Back At It

I passed him walking away from the classroom The Kid and I, with Little Brother in tow, were walking toward. For the first day after a break, he looked like I felt: not quite up for it. “Back at it,” I said as we passed him, the dad of one of TK’s classmates, and we both smiled upon re-entry into the routine established now over half a school year, the chaotic mornings and often-emotional drop-offs, the lunches made and belongings lost, the rushing and tension. An old shoe that fits but takes some struggling to get into.

I was swimming in the South Pacific two weeks ago.

You wouldn’t know it, though, in these moments of non-holiday real life, when it’s so easy to forget and painful to remember the lazy days and long sunsets of vacation. And here, with year-round school and more frequent breaks, there is ample opportunity to revisit the difference between monotony and its opposite, to separate and come back.

When we reached the classroom, that classmate held out a batch of stickers she had told her mum she wanted to get for TK because they were cars. And he loves cars. And his people here, our people now, know this. She shyly handed them over and I tried to take a mental picture, to make note of this moment to add it to the list: all the ways we’ve been cared for. Being back isn’t so bad, sometimes.

“Reality is an ally of God,” says Richard Rohr, and sometimes I think if they’re friends then maybe I don’t want to play with either of them. Reality can be so…real. Like the weekend days that should be sunshine and ease, and I end them in a puddle of regret, ingratitude and frustration marking my movements and making it easier to believe the hiss in my ear, that maybe I’m the poison of negativity in this family? Maybe I’m bringing the rest of them down? It’s gotten to where people are checking on me, after all, and rather than the gift this is–that I am known–it makes me wonder just how thin the line is between anxious and calm, insanity and sanity, and if I’m about to fall off it.

Then friends tell me that they, too, have imagined other lives. Guiltily, or alongside jokes, or flippantly, the real voices I hear, they are struggling ones. And triumphant ones. And defeated ones. They know all the descriptors, all the words, because they live them in between each sunset.

I had never been fully submerged in the Pacific Ocean before. I had wanted it to be a sort of baptism, a washing clean of the old me. I’d return to our regularly scheduled life with greater patience, more clarity, a more durable fuse. That lasted about half the shuttle ride to the airport.

But there was this: that the three of them were waiting on the shore for me. That they never seem to leave, and funny how that can feel like both a threat and a promise. Like a life raft, to be known. I emerged from that water the same person. I emerged from that water, and I walked toward my family. I seem to keep doing that, too.

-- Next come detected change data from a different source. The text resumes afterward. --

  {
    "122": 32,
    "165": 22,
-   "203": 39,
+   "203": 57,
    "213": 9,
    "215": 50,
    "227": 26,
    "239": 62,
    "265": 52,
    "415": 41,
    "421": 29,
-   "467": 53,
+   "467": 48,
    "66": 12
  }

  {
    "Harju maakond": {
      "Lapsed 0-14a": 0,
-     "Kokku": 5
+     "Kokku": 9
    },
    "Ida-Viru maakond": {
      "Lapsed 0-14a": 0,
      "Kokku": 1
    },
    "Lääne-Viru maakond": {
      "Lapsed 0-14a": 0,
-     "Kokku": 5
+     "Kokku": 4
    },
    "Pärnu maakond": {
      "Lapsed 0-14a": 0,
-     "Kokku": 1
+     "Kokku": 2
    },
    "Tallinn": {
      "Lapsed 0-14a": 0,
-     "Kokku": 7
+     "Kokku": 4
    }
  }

I don’t know, maybe it’s my ovaries. They might see forty approaching and be frantically pumping out hormones, trying to remain relevant. Maybe it’s an anxiety/depression dip. Or maybe it’s just hard, being one of those people who inconveniently feels and thinks about all the stuff. All of it. No matter how many times I take a break, it always comes back, this whole thing of being…myself.

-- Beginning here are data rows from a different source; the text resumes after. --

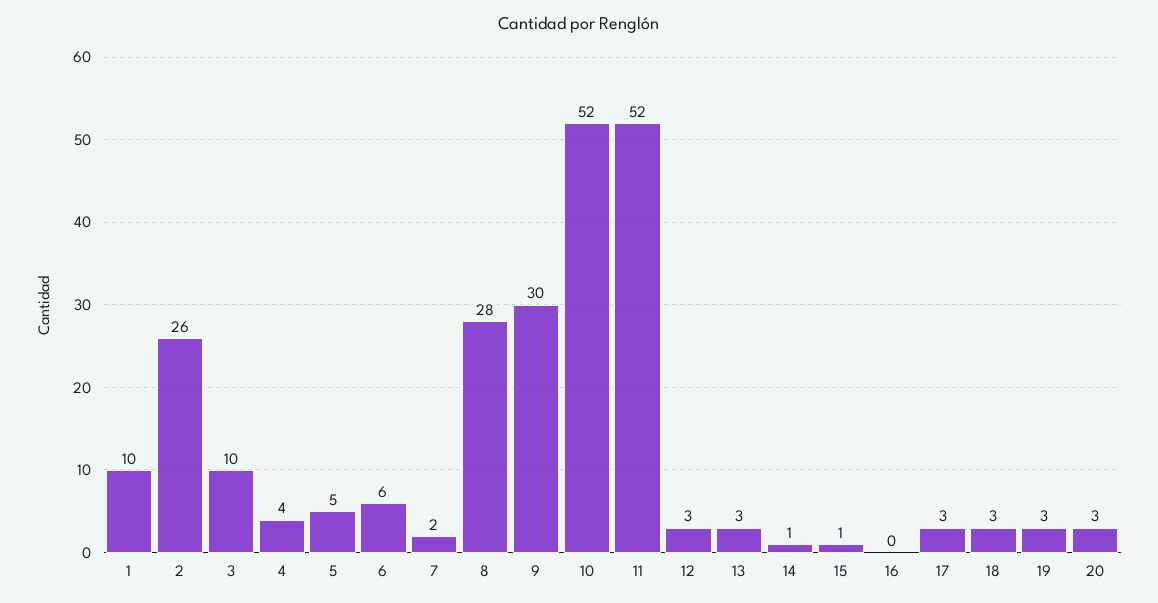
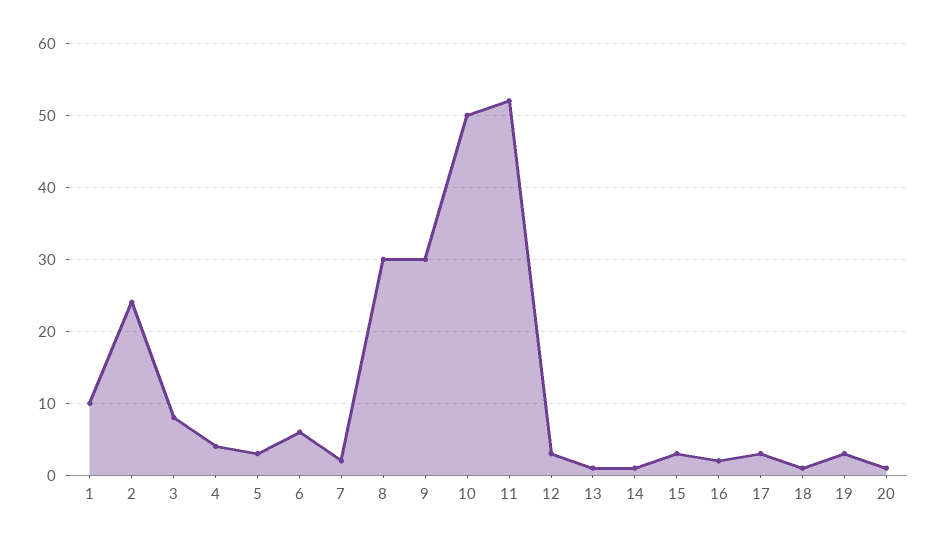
  {
    "1": 10,
-   "2": 26,
+   "2": 24,
-   "3": 10,
+   "3": 8,
    "4": 4,
-   "5": 5,
+   "5": 3,
    "6": 6,
    "7": 2,
-   "8": 28,
+   "8": 30,
    "9": 30,
-   "10": 52,
+   "10": 50,
    "11": 52,
    "12": 3,
-   "13": 3,
+   "13": 1,
    "14": 1,
-   "15": 1,
+   "15": 3,
-   "16": 0,
+   "16": 2,
    "17": 3,
-   "18": 3,
+   "18": 1,
    "19": 3,
-   "20": 3
+   "20": 1
  }

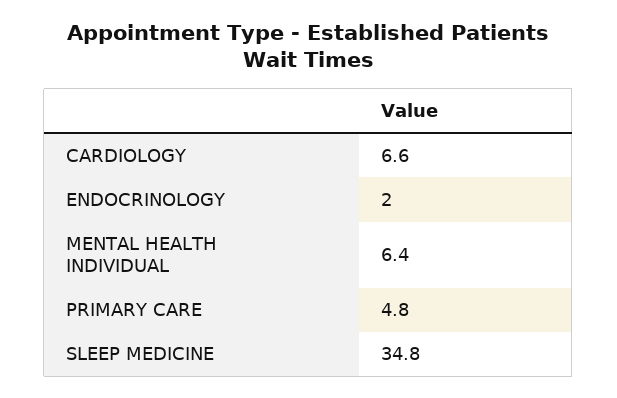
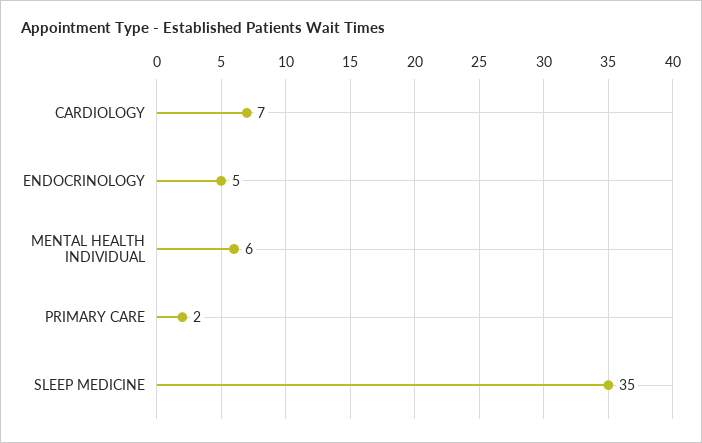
  {
    "CARDIOLOGY": 6.6,
-   "ENDOCRINOLOGY": 2,
+   "ENDOCRINOLOGY": 5,
    "MENTAL HEALTH INDIVIDUAL": 6.4,
-   "PRIMARY CARE": 4.8,
+   "PRIMARY CARE": 2,
    "SLEEP MEDICINE": 34.8
  }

But there is this: TK was without his usual therapist these first two weeks back, and wouldn’t you know that that was exactly when the student teaching crew started, and he took to one of them as much as she did to him, and now…he’s covered. He always was, wasn’t he? I just didn’t know yet. There is his teacher, who celebrates every achievement, who brought his handwriting book out today just to show me all that he’s done, how he’s growing. There are the regular Friday nights with a friend, naughty laughter and rosé champagne. There are the photos TK used to avoid that he now yells “Cheese!” for.

Author Pema Chödön writes, “If we commit ourselves to staying right where we are, then our experience becomes very vivid. Things become very clear when there is nowhere to escape.”

Nowhere to escape? Sounds familiar.

She goes on: “Things falling apart is a kind of testing and also a kind of healing…they come together and they fall apart. Then they come together and fall apart again. It’s just like that. The healing comes from letting there be room for all of this to happen, room for grief, for relief, for misery, for joy.”

Falling apart? I know me some that. I do it…well, every day, it seems. This endless process of falling apart and coming back together that I think will end and am now understanding is just life. I won’t improve past it. I can only make room for it. And I think about what a dear friend said before we left: “Give yourself space.” I’m beginning to understand what she meant. Space for all of it: for the crazy and sane, for the meltdowns and triumphs, for the sad and happy. There is space enough for all of it, for all of me, spread out as it is–as I am–over Sydney, and New York, and Atlanta, with even pieces of me scattered about the South Pacific now. There is room for all of it, within a grace that names me, that knows me, whether I am underwater on holiday or struggling to take deep breaths on land, its steady waves always promising that each shore is home.